This leads to the subject of this blog: is greenwashing illegal in Arkansas?
The answer, at least in some instances, is yes.
Here’s one reason why:
The Arkansas Deceptive Trade Practices Act prohibits a wide range sneaky, underhanded, and fraudulent behavior, including “knowingly making a false representation as to the characteristics, ingredients, uses, benefits, alterations, source, sponsorship, approval, or certification of goods or services or as to whether goods are original or new or of a particular standard, quality, grade, style, or model” and the use of “any deception, fraud, or false pretense” in connection with the sale or advertisement of any goods or services.
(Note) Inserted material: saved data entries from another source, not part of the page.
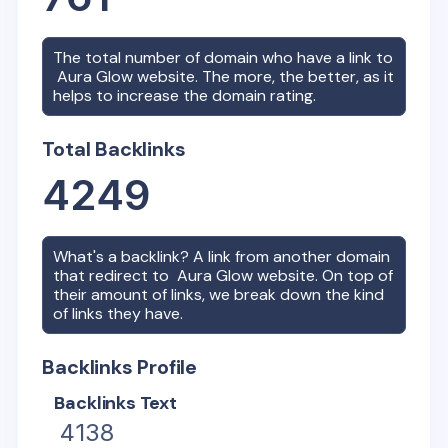
The total number of domain who have a link to
Aura Glow
website. The more, the better, as it
helps to increase the domain rating.
Total Backlinks
4249
What's a backlink? A link from another domain
that redirect to
Aura Glow
website. On top of
their amount of links, we break down the kind
of links they have.
Backlinks Profile
Backlinks Text
4138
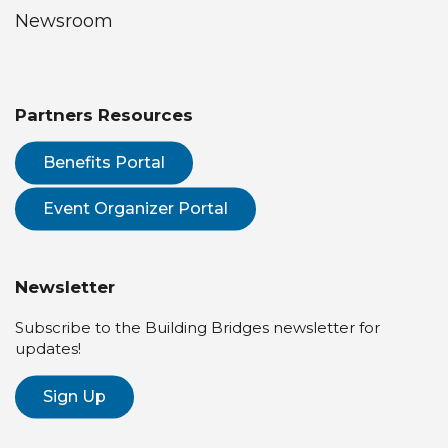
Newsroom
Partners Resources
Benefits Portal
Event Organizer Portal
Newsletter
Subscribe to the Building Bridges newsletter for
updates!
Sign Up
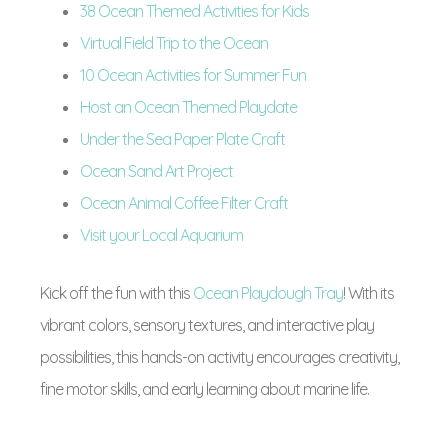
38 Ocean Themed Activities for Kids
Virtual Field Trip to the Ocean
10 Ocean Activities for Summer Fun
Host an Ocean Themed Playdate
Under the Sea Paper Plate Craft
Ocean Sand Art Project
Ocean Animal Coffee Filter Craft
Visit your Local Aquarium
Kick off the fun with this
Ocean Playdough Tray
! With its
vibrant colors, sensory textures, and interactive play
possibilities, this hands-on activity encourages creativity,
fine motor skills, and early learning about marine life.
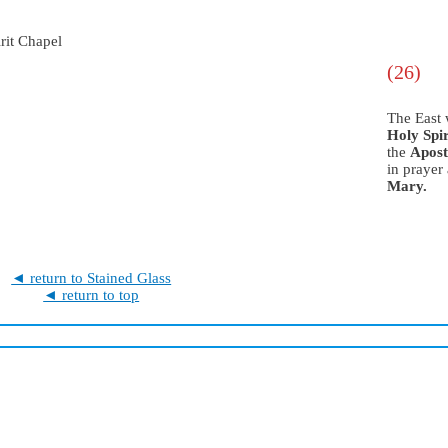
(26)
The East
Holy Spir
the
Apost
in prayer
Mary.
◄ return to Stained Glass
◄ return to top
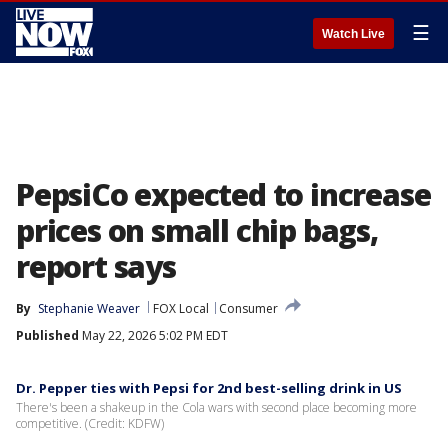
☰
Watch Live
PepsiCo expected to increase
prices on small chip bags,
report says
By
Stephanie Weaver
FOX Local
Consumer
Published
May 22, 2026 5:02 PM EDT
Dr. Pepper ties with Pepsi for 2nd best-selling drink in US
There's been a shakeup in the Cola wars with second place becoming more
competitive. (Credit: KDFW)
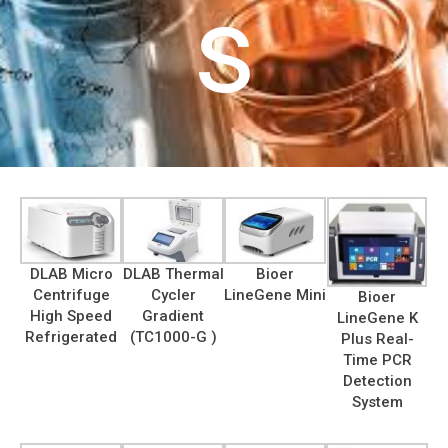
s
DLAB Micro
DLAB Thermal
Bioer
Centrifuge
Cycler
LineGene Mini
Bioer
High Speed
Gradient
LineGene K
Refrigerated
(TC1000-G )
Plus Real-
Time PCR
Detection
System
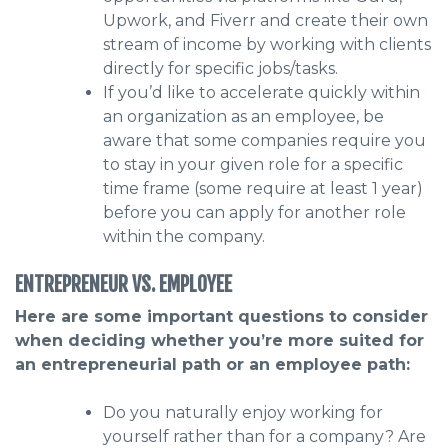
Upwork, and Fiverr and create their own
stream of income by working with clients
directly for specific jobs/tasks.
If you’d like to accelerate quickly within
an organization as an employee, be
aware that some companies require you
to stay in your given role for a specific
time frame (some require at least 1 year)
before you can apply for another role
within the company.
ENTREPRENEUR VS. EMPLOYEE
Here are some important questions to consider
when deciding whether you’re more suited for
an entrepreneurial path or an employee path:
Do you naturally enjoy working for
yourself rather than for a company? Are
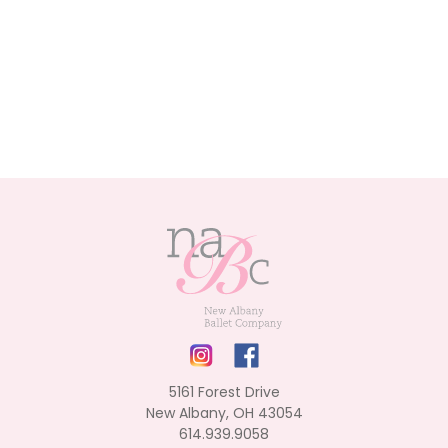
5161 Forest Drive
New Albany, OH 43054
614.939.9058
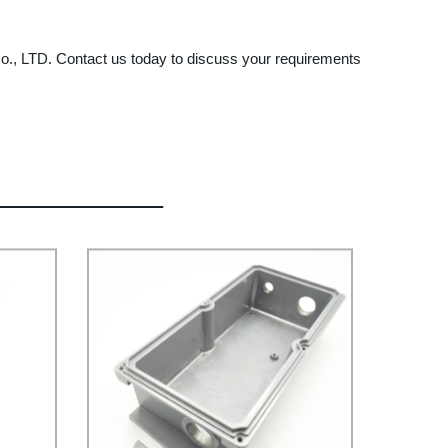
s Co., LTD. Contact us today to discuss your requirements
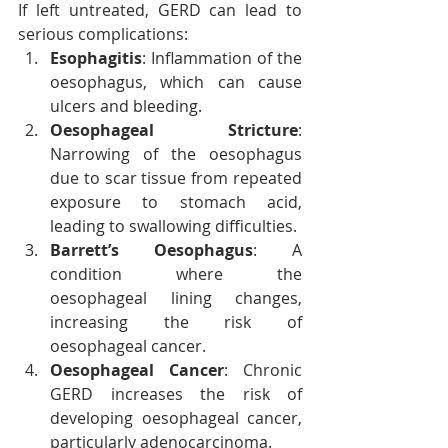
If left untreated, GERD can lead to 
serious complications:
Esophagitis
: Inflammation of the 
oesophagus, which can cause 
ulcers and bleeding.
Oesophageal Stricture
: 
Narrowing of the oesophagus 
due to scar tissue from repeated 
exposure to stomach acid, 
leading to swallowing difficulties.
Barrett’s Oesophagus
: A 
condition where the 
oesophageal lining changes, 
increasing the risk of 
oesophageal cancer.
Oesophageal Cancer
: Chronic 
GERD increases the risk of 
developing oesophageal cancer, 
particularly adenocarcinoma.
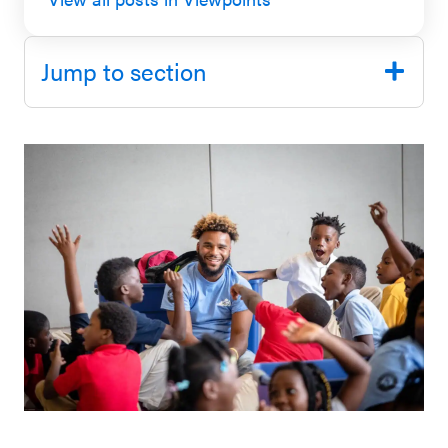
SEL 3
Signature
Jump to section
Practices
Playbook
Leading
With SEL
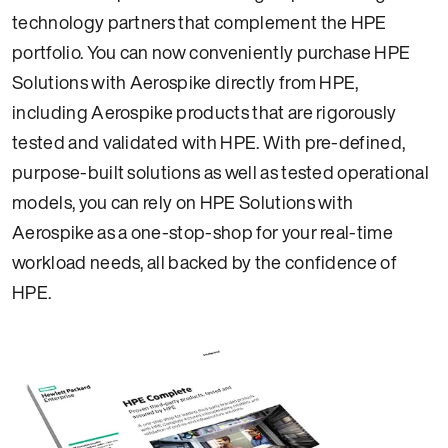
technology partners that complement the HPE
portfolio. You can now conveniently purchase HPE
Solutions with Aerospike directly from HPE,
including Aerospike products that are rigorously
tested and validated with HPE. With pre-defined,
purpose-built solutions as well as tested operational
models, you can rely on HPE Solutions with
Aerospike as a one-stop-shop for your real-time
workload needs, all backed by the confidence of
HPE.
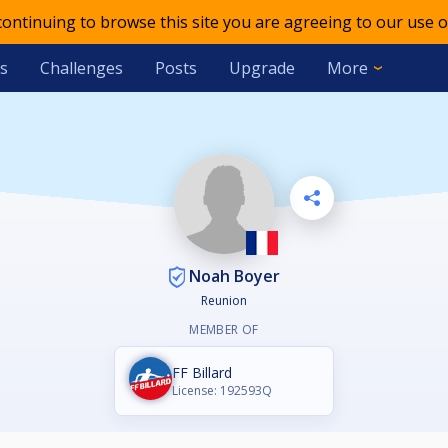
 continuing to browse this site you are agreeing to our use o
s
Challenges
Posts
Upgrade
More
Noah Boyer
Reunion
MEMBER OF
FF Billard
License: 192593Q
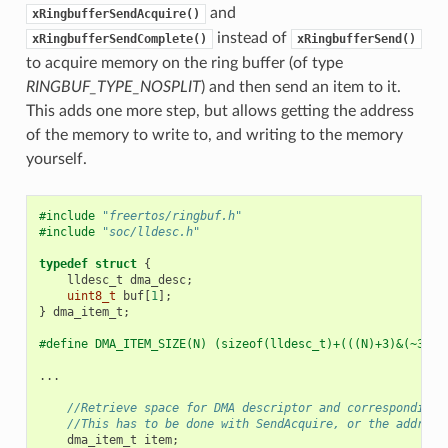
and
xRingbufferSendAcquire()
instead of
xRingbufferSendComplete()
xRingbufferSend()
to acquire memory on the ring buffer (of type
RINGBUF_TYPE_NOSPLIT
) and then send an item to it.
This adds one more step, but allows getting the address
of the memory to write to, and writing to the memory
yourself.
#include
"freertos/ringbuf.h"
#include
"soc/lldesc.h"
typedef
struct
{
lldesc_t
dma_desc
;
uint8_t
buf
[
1
];
}
dma_item_t
;
#define DMA_ITEM_SIZE(N) (sizeof(lldesc_t)+(((N)+3)&(~3)))
...
//Retrieve space for DMA descriptor and corresponding 
//This has to be done with SendAcquire, or the address
dma_item_t
item
;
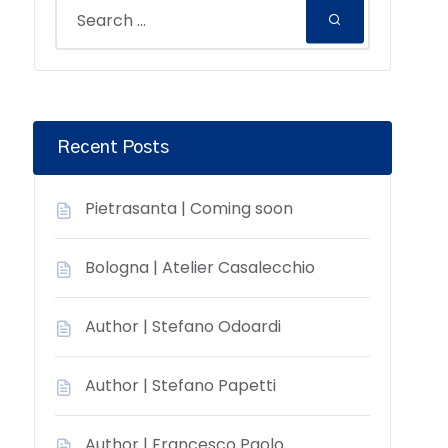
Recent Posts
Pietrasanta | Coming soon
Bologna | Atelier Casalecchio
Author | Stefano Odoardi
Author | Stefano Papetti
Author | Francesco Paolo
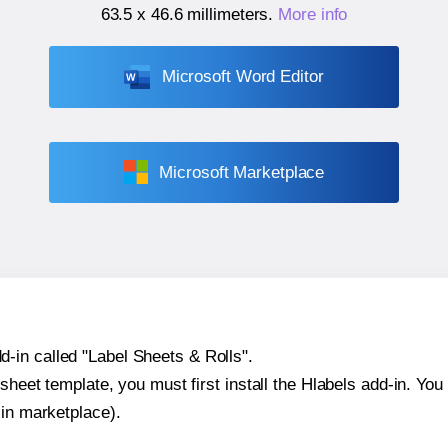
63.5 x 46.6 millimeters
.
More info
Microsoft Word Editor
Microsoft Marketplace
-in called "Label Sheets & Rolls".
sheet template, you must first install the Hlabels add-in. You c
-in marketplace).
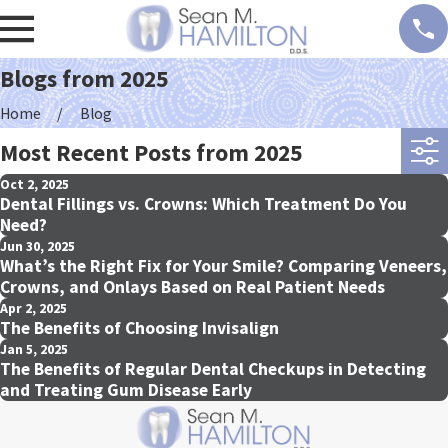
Blogs from 2025
Home
Blog
Most Recent Posts from 2025
Oct 2, 2025
Dental Fillings vs. Crowns: Which Treatment Do You
Need?
Jun 30, 2025
What’s the Right Fix for Your Smile? Comparing Veneers,
Crowns, and Onlays Based on Real Patient Needs
Apr 2, 2025
The Benefits of Choosing Invisalign
Jan 5, 2025
The Benefits of Regular Dental Checkups in Detecting
and Treating Gum Disease Early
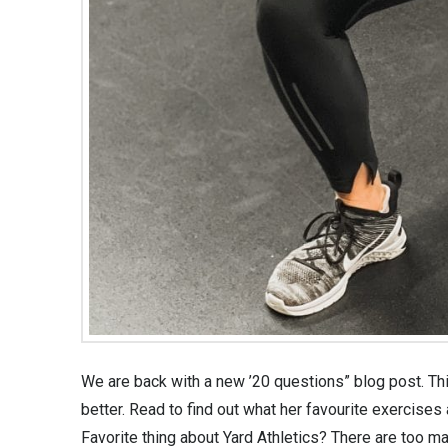
We are back with a new ’20 questions” blog post. This 
better. Read to find out what her favourite exercis
Favorite thing about Yard Athletics? There are too ma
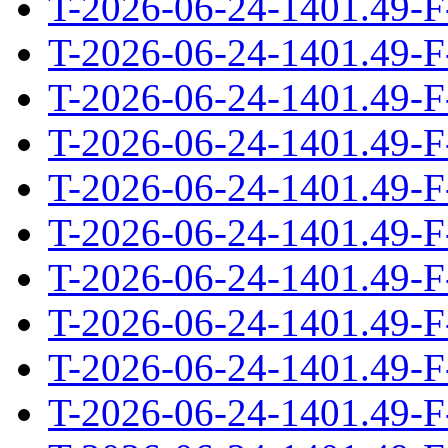
T-2026-06-24-1401.49-F
T-2026-06-24-1401.49-F
T-2026-06-24-1401.49-F
T-2026-06-24-1401.49-F
T-2026-06-24-1401.49-F
T-2026-06-24-1401.49-F
T-2026-06-24-1401.49-F
T-2026-06-24-1401.49-F
T-2026-06-24-1401.49-F
T-2026-06-24-1401.49-F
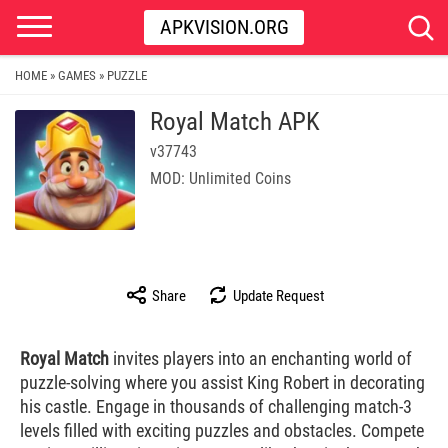
APKVISION.ORG
HOME
GAMES
PUZZLE
»
»
Royal Match APK
v37743
MOD: Unlimited Coins
Share
Update Request
Royal Match
invites players into an enchanting world of
puzzle-solving where you assist King Robert in decorating
his castle. Engage in thousands of challenging match-3
levels filled with exciting puzzles and obstacles. Compete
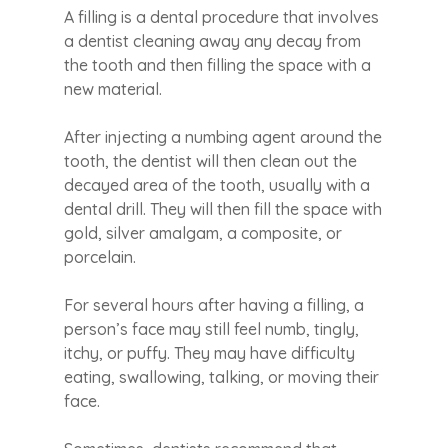
A filling is a dental procedure that involves
a dentist cleaning away any decay from
the tooth and then filling the space with a
new material.
After injecting a numbing agent around the
tooth, the dentist will then clean out the
decayed area of the tooth, usually with a
dental drill. They will then fill the space with
gold, silver amalgam, a composite, or
porcelain.
For several hours after having a filling, a
person’s face may still feel numb, tingly,
itchy, or puffy. They may have difficulty
eating, swallowing, talking, or moving their
face.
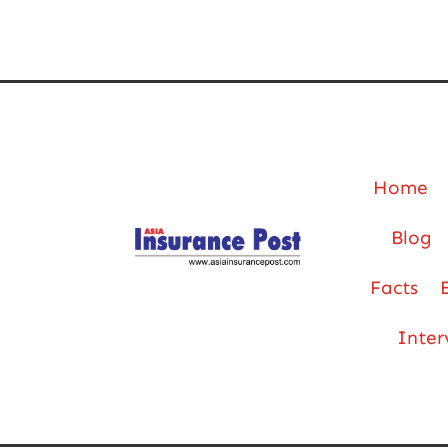
Home
Blog
Facts
Inter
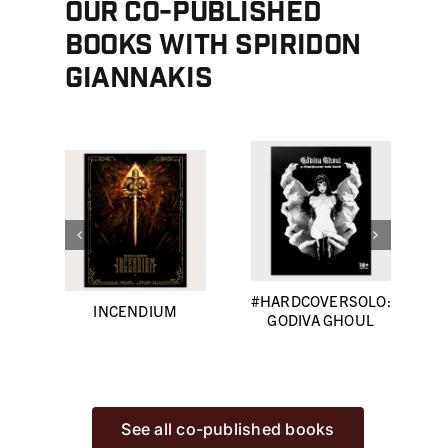
Our co-published
books with Spiridon
Giannakis
#HARDCOVERSOLO:
INCENDIUM
GODIVA GHOUL
See all co-published books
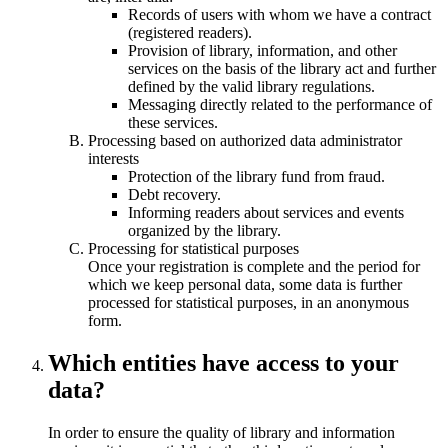
Records of users with whom we have a contract
(registered readers).
Provision of library, information, and other
services on the basis of the library act and further
defined by the valid library regulations.
Messaging directly related to the performance of
these services.
Processing based on authorized data administrator
interests
Protection of the library fund from fraud.
Debt recovery.
Informing readers about services and events
organized by the library.
Processing for statistical purposes
Once your registration is complete and the period for
which we keep personal data, some data is further
processed for statistical purposes, in an anonymous
form.
Which entities have access to your
data?
In order to ensure the quality of library and information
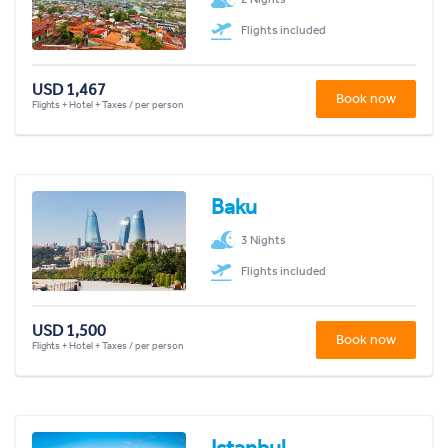
Flights included
USD 1,467
Book now
Flights + Hotel + Taxes / per person
Baku
3 Nights
Flights included
USD 1,500
Book now
Flights + Hotel + Taxes / per person
Istanbul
This, of course, is a fair description of greenwashing, reduced to its essence: a claim that a product or service is “green,” when, in fact it is not.
Thus, instances of greenwashing, if they are egregious enough and cause consumers monentary damage, will violate the ADTPA. And violators should definitely beware: the Act provides for both civil and criminal liability, as well as for injunctive relief.
In future posts, I’ll examine some specific types of greenwashing, and some specific claims, against the Arkansas Deceptive Trade Practices Act, as well as some of the difficulties with seeking relief and proving a case under the ADTPA. Stay tuned.
(Department of credit where credit is due: my definition of greenwashing is taken from one of several excellent websites hosted by environmental marketing group TerraChoice, The Sins of Greenwashing, found online at http://sinsofgreenwashing.org/.)
(Department of citation: the sections of the ADTPA quoted above can be found at sections 4-88-107(a)(1) and 4-88-108(1) of the Arkansas Code.)